A trustee does not need to prove the vendor acted wrongly — a supplier can ship goods, invoice, receive payment, and find itself facing a claw-back demand eighteen months later in a distant bankruptcy court.

Two features of the current insolvency cycle are making this wave larger than previous cycles, according to analysis by Shane G. Ramsey of Nelson Mullins.

First, the sheer volume of estates now being administered means preference programmes are running across a greater number of cases simultaneously, with preference claims treated as recoverable assets like any other estate property.

Second, the economics of modern preference litigation have shifted materially, as liquidating trusts increasingly retain contingency-fee counsel, meaning even mid-five-figure claims of around $75,000 are now being actively pursued where they previously might have been set aside.

The two most powerful defences available to vendors under the Code are the ordinary course of business defence under Section 547(c)(2) and the subsequent new value defence under Section 547(c)(4), and both turn almost entirely on documentary records.

A properly constructed new value ledger, mapping post-payment shipments against each challenged payment, “routinely reduces exposure by 40-70 percent, and sometimes to zero,” according to Ramsey’s analysis.

Since 2019 amendments to Section 547(b), trustees are required to conduct reasonable due diligence and account for a party’s known or reasonably knowable affirmative defences before filing suit, giving vendors who submit a credible defence package early a meaningful statutory lever.

Vendors are advised to preserve all payment history, invoices, shipping records, and credit department correspondence going back at least two years, suspending routine document destruction immediately for any accounts under watch.

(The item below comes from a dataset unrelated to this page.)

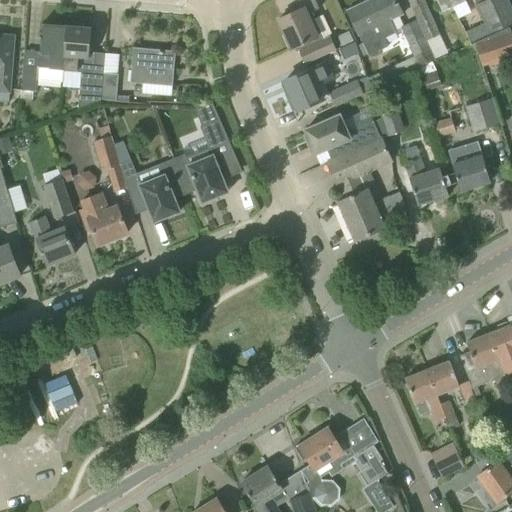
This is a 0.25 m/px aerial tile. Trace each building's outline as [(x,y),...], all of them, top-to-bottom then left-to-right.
[(305,64),(322,56),(331,52),(336,50),(329,36),(322,39),(320,35),(321,35),(314,21),(315,21),(311,13),(319,9),(314,0),(302,0),(301,1),(300,0),(297,0),(302,9),(278,20),(291,49),(298,46),(299,50),(298,50),(305,64)] [(369,0),(347,11),(368,55),(387,46),(383,38),(396,32),(390,21),(402,15),(395,0),(369,0)] [(408,0),(407,1),(416,20),(416,19),(434,59),(447,53),(423,0),(408,0)] [(449,0),(436,0),(442,12),(452,7),(449,0)] [(503,28),(490,0),(484,0),(475,4),(484,24),(465,33),(470,43),(503,28)] [(511,9),(507,0),(490,0),(503,28),(511,23),(511,9)] [(416,19),(416,20),(400,27),(413,56),(367,78),(372,88),(415,68),(423,64),(428,62),(430,61),(434,59),(416,19)] [(62,83),(63,70),(66,26),(42,24),(38,68),(23,66),(20,90),(36,92),(37,81),(62,83)] [(66,26),(63,70),(81,72),(77,109),(100,101),(100,99),(101,99),(103,74),(102,74),(104,54),(89,52),(91,28),(66,26)] [(475,43),(482,66),(511,56),(511,36),(509,28),(475,43)] [(336,39),(340,48),(352,42),(348,33),(336,39)] [(0,91),(8,92),(13,37),(0,36),(0,91)] [(130,83),(172,86),(175,52),(133,48),(130,83)] [(423,64),(415,68),(422,90),(438,85),(430,61),(428,62),(423,64)] [(309,70),(284,81),(285,83),(290,95),(286,96),(292,111),(296,109),(297,111),(315,103),(327,97),(326,95),(328,94),(323,82),(332,78),(326,63),(310,71),(309,70)] [(118,75),(103,74),(101,99),(115,101),(118,75)] [(328,92),(335,107),(363,94),(357,79),(328,92)] [(375,102),(381,119),(382,119),(385,128),(397,124),(388,98),(375,102)] [(464,107),(472,133),(501,124),(492,98),(464,107)] [(210,152),(229,143),(212,104),(193,105),(202,126),(200,127),(210,152)] [(326,150),(331,161),(380,138),(381,140),(388,137),(385,128),(382,119),(381,119),(373,122),(373,121),(352,130),(345,127),(339,115),(305,130),(307,135),(305,136),(310,148),(313,147),(316,154),(326,150)] [(434,123),(438,137),(455,132),(451,118),(434,123)] [(97,130),(100,139),(92,141),(102,171),(120,165),(111,136),(108,126),(97,130)] [(0,137),(0,155),(12,152),(7,135),(0,137)] [(380,138),(331,161),(326,163),(337,186),(338,185),(345,199),(337,203),(354,241),(384,228),(381,221),(406,210),(396,188),(386,193),(388,196),(374,202),(373,200),(381,197),(370,172),(391,162),(381,140),(380,138)] [(447,150),(460,191),(490,182),(477,142),(466,146),(466,144),(447,150)] [(401,151),(417,205),(448,195),(439,167),(426,171),(421,157),(419,158),(416,146),(401,151)] [(184,154),(171,160),(186,195),(197,190),(202,203),(228,192),(223,180),(213,155),(189,165),(184,154)] [(120,164),(126,183),(138,178),(130,160),(120,164)] [(186,195),(171,160),(158,165),(163,176),(139,185),(154,223),(157,221),(180,212),(174,199),(186,195)] [(0,227),(16,223),(0,169),(0,227)] [(44,185),(55,218),(72,212),(61,180),(44,185)] [(124,234),(127,233),(116,204),(108,207),(102,191),(79,201),(82,209),(80,210),(88,233),(92,231),(98,245),(112,239),(113,242),(117,241),(122,239),(125,237),(124,234)] [(51,230),(45,215),(28,222),(46,266),(75,254),(64,225),(51,230)] [(7,243),(0,245),(0,283),(20,276),(7,243)] [(511,329),(510,325),(508,326),(506,323),(497,326),(498,330),(488,334),(506,382),(508,387),(511,385),(511,329)] [(496,385),(506,382),(488,334),(466,343),(470,352),(459,356),(472,389),(493,380),(496,385)] [(449,362),(426,370),(436,395),(458,387),(449,362)] [(436,395),(426,370),(405,379),(419,416),(431,412),(434,421),(445,417),(439,404),(440,404),(436,395)] [(449,400),(440,404),(439,404),(445,417),(453,414),(454,413),(449,400)] [(453,414),(445,417),(450,430),(459,427),(454,413),(453,414)] [(308,482),(306,484),(310,497),(316,495),(321,501),(328,503),(335,498),(335,490),(330,484),(322,484),(320,476),(328,471),(331,477),(343,469),(340,465),(353,457),(354,459),(355,459),(348,448),(341,436),(335,440),(327,428),(321,432),(321,431),(294,448),(302,462),(307,458),(311,464),(301,471),(308,482)] [(353,457),(340,465),(343,469),(346,473),(358,466),(370,485),(388,473),(380,461),(382,460),(368,436),(348,448),(355,459),(354,459),(353,457)] [(498,461),(478,476),(485,486),(477,492),(489,509),(506,500),(504,497),(511,490),(511,441),(495,450),(492,452),(498,461)] [(436,464),(443,478),(465,467),(458,453),(436,464)] [(278,511),(270,498),(283,490),(268,466),(241,483),(255,506),(254,507),(258,511),(278,511)] [(314,511),(307,494),(290,499),(293,511),(314,511)] [(226,511),(217,498),(194,511),(226,511)]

Statutory thresholds also provide additional protection, as preferences below $8,575 in aggregate for non-consumer cases filed on or after 1 April 2025 cannot be avoided at all under Section 547(c)(9).

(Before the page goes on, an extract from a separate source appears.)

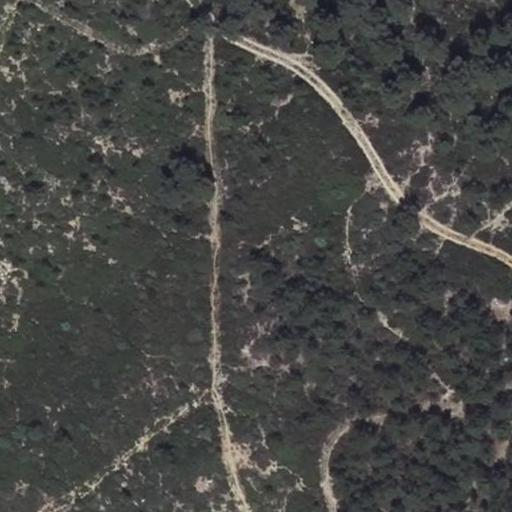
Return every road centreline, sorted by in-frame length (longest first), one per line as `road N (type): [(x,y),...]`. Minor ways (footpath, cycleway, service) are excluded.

Smaller claims up to $31,425 for cases filed on or after 1 April 2025 must generally be brought where the defendant resides rather than in the debtor’s home bankruptcy court under Section 1409(b), limiting the venue disadvantage vendors often face.

The practical reality is that the overwhelming majority of preference claims settle before trial, meaning the central question becomes not whether a vendor can win in court, but whether it holds the data to negotiate effectively.

“A vendor who responds to a demand with a clean ordinary course analysis and a documented new value ledger settles for a fraction of face value, often for nuisance value, and sometimes for a walkaway,” Ramsey writes.

The demand letter is not the beginning of the case but the middle, and for many vendors the relevant ninety-day window has already closed, leaving only the work of assembling the record it created.